**Task brief**
Could you reproduce the lines below from the one with "cup: none [21,565,70,602]" through the one with "thermos bottle: present [254,180,283,251]"? Keep both ends and add nothing.

Box coordinate transitions
====

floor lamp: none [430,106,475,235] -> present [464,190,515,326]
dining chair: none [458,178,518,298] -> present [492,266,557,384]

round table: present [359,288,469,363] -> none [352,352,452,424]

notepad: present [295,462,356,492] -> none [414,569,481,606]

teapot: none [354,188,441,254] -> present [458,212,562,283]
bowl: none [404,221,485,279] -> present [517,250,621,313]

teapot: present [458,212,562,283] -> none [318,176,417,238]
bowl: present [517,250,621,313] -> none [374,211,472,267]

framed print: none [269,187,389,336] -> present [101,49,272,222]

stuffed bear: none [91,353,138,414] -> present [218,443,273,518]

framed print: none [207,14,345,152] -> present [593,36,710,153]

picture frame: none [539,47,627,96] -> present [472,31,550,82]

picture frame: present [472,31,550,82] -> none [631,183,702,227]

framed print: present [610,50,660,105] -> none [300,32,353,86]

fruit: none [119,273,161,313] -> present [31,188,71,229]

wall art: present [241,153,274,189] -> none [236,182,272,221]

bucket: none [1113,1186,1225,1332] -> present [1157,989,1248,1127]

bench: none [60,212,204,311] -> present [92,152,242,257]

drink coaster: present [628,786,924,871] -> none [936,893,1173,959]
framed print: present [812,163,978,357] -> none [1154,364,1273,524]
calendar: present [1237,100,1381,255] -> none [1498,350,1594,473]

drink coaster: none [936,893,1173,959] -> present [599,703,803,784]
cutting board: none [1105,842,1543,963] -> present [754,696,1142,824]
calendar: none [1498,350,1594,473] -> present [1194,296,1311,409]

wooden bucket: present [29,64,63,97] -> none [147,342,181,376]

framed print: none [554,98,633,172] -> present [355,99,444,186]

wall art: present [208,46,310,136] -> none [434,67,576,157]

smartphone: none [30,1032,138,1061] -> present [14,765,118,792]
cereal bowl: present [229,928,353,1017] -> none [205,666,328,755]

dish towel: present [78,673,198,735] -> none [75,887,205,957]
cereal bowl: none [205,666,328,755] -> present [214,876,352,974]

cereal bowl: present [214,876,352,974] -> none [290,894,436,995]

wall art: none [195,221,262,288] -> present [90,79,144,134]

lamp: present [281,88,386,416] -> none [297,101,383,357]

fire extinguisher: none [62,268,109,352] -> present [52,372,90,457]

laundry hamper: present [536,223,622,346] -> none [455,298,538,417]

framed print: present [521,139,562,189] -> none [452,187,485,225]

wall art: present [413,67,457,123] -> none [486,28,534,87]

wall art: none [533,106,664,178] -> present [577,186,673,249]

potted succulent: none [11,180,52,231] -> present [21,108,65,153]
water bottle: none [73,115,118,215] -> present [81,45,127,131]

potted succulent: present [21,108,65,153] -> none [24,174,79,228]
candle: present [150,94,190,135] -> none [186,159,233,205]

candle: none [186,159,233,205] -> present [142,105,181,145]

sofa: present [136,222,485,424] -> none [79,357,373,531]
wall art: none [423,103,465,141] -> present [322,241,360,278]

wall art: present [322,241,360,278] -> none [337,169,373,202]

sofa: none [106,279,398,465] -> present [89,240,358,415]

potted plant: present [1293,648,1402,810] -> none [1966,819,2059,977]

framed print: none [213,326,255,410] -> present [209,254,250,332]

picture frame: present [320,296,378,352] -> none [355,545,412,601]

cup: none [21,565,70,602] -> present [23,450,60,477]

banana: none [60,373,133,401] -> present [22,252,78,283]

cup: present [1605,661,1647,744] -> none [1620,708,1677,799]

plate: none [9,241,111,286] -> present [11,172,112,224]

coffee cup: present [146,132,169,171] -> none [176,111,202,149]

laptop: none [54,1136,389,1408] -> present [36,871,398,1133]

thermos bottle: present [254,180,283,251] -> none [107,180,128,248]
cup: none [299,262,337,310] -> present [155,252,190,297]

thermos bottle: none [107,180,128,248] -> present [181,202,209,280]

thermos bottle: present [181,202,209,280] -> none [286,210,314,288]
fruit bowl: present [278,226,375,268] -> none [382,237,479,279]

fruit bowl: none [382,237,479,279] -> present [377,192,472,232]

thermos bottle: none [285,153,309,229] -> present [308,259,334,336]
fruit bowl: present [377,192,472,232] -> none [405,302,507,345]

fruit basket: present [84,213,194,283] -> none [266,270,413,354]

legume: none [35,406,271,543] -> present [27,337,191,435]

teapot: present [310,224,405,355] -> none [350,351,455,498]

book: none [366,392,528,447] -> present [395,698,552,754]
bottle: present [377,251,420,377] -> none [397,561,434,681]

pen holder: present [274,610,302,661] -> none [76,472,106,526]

====

**Response to this task**
cup: none [21,565,70,602] -> present [23,450,60,477]

banana: none [60,373,133,401] -> present [22,252,78,283]

cup: present [1605,661,1647,744] -> none [1620,708,1677,799]

plate: none [9,241,111,286] -> present [11,172,112,224]

coffee cup: present [146,132,169,171] -> none [176,111,202,149]

laptop: none [54,1136,389,1408] -> present [36,871,398,1133]

thermos bottle: present [254,180,283,251] -> none [107,180,128,248]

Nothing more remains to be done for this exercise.